Hotshot5000 wrote: ↑Wed Nov 15, 2017 11:55 am
What are the (planned) additions/changes for 2.2? Is it (semi-)stable? I'm asking because in December I will have some free time to experiment and I'm thinking maybe I should make GLES3 work on the 2.2 branch if you say there could be fewer bugs with Android. I'm already behind in that GLES3 works with a 2.1 version from March 2017 so I'll need to become up to date with the 2.1 branch first, but while I'm there, maybe I can also do something for 2.2.
Semi-stable is probablythe right word for it.
I wonder how hard would be to make GL3+ be used for also GLES3 but with a couple ifdefs (so we can share common code more easily)
I'm compiling a cheat sheet on the changes, this is what I so far:
The following will be soon removed from our codebase:
- Texture
- HardwarePixelBuffer
- RenderTarget / RenderTexture / RenderWindow
The following are the equivalences:
- Texture -> TextureGpu
- Rendering: RenderTarget / RenderTexture / RenderWindow -> TextureGpu
- Writing to a texture:
Old:
- Map a HardwarePixelBuffer (synchronous)
New:
- Map a StagingTexture
- Upload from StagingTexture to TextureGpu (asynchronous)
- Reading from a texture:
Old:
- Map a HardwarePixelBuffer (synchronous)
New:
- Download to an AsyncTextureGpu. (asynchronous)
- Map the AsyncTextureGpu
Things to watch out for when porting to 2.2:
- Previously numMipmaps = 0, meant it only had the main mip. Now numMipmaps = 0 is impossible, since the main mip is also counted. This means you need to watch out for getNumMipmaps() vs getNumMipmaps() + 1; or similarly for( i=0; i<=numMipmaps; ++i ) needs to be changed to for( i=0; i<numMipmaps; ++i )
- TexturePtr is default initialized to 0 because it's a SharedPtr. TextureGpu is not, it's a raw pointer. This is also a common problem with arrays of textures i.e. TexturePtr myTextures[5];
- Compositor textures are non-msaa by default. Use msaa <number of samples> or msaa_auto. In Ogre 2.1 all compositor textures defaulted to being msaa
So that's basically the change. We collapsed Texture, RenderTarget & HardwarePixelBuffer into one (TextureGpu), and added StagingTexture and AsyncTextureGpu to upload / download data from/to these textures. TextureGpu cannot be mapped directly, there is no TextureGpu::map / unmap.
In GL lingo, StagingTexture and AsyncTextureGpu are just PBOs.
TextureGpu also incorporates internally the notion of being part of a pool (i.e. what HlmsTextureManager does), which means a TextureGpu created with TextureFlags::AuomaticBatching may be internally be created as a Texture2DArray, and be part of a slice (see TextureGpu::getTexturePool and getInternalSliceStart).

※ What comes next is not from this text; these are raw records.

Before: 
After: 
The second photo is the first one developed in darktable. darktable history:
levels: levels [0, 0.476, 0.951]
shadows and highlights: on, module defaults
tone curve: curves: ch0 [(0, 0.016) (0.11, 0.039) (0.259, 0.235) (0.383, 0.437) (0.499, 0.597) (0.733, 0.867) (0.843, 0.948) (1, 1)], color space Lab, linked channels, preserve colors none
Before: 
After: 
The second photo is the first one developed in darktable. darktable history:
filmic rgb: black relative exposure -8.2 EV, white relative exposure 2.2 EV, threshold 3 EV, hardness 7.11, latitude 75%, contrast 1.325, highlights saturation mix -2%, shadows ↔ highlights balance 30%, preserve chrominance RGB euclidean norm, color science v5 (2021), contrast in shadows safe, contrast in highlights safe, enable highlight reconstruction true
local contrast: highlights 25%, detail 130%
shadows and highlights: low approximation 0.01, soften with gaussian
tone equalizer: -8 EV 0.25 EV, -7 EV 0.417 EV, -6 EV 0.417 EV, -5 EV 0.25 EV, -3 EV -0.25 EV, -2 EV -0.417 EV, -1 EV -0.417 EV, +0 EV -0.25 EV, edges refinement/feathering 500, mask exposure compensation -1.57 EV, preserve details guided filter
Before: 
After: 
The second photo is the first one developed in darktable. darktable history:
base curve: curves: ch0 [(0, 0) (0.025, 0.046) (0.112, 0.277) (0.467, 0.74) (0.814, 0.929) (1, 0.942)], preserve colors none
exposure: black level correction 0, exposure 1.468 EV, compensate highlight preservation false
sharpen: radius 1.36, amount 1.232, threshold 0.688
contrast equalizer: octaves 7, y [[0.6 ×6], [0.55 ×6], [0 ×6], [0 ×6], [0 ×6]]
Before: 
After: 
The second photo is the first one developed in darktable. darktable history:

Externally, Ogre acts as if TextureGpu is just a single texture, while internally it is handled as a slice to a Texture2DArray.
Another issue that was fixed is that the old texture system tend to give automipmapping to everything (which meant calling glGenerateMipmaps and waste memory and CPU cycles on the driver allocating temporary storage for mipmap generation) whereas the new system rarely gives automipmapping, and automipmapping requires setting the flag TextureFlags::RenderTexture (which makes explicit the performance penalty).
Ogre 2.2 does have HW mipmap generation, but the default implementation creates a temporary texture with RenderTexture and Automipmap flags, and then copies the mipmaps to the actual texture, then destroys the temporary texture.
Something internally for porting:
Normal users don't see this, but to render you need to setup a RenderPassDescriptor. RenderPassDescriptor were designed
drawing inspiration from Metal, which fits mobile design very well.
Basically rendering gets encapsulated into <load> -> <render> -> <store> semantics. Load semantic can be set to dont_care, clear, and load.
Clear resets the TBDR's cache to a single colour (i.e. it's just a glClear). Dont_care loads nothing. Whatever is in RAM. Load loads the data from RAM.
Similarly store means we store to RAM, dont_care means we discard the results (i.e. depth and stencil buffers contents usually can be discarded), and then there's Resolve and StoreAndMultisampleResolve.
This means we support "dont_care" load and store semantics, which means we can call glInvalidateFramebuffer so tilers can avoid flushing their caches to RAM.
When store semantic is set to "Resolve" (instead of StoreAndMultisampleResolve) we call glBlitFramebuffer to resolve the MSAA buffer, and then can call glInvalidateFramebuffer on the MSAA texture so the tiler doesn't flush the cache of the MSAA surface to RAM, and only writes the resolved texture. This needs testing though. Considering Android driver quality, I wouldn't be surprised if the driver gets confused and writes nothing instead.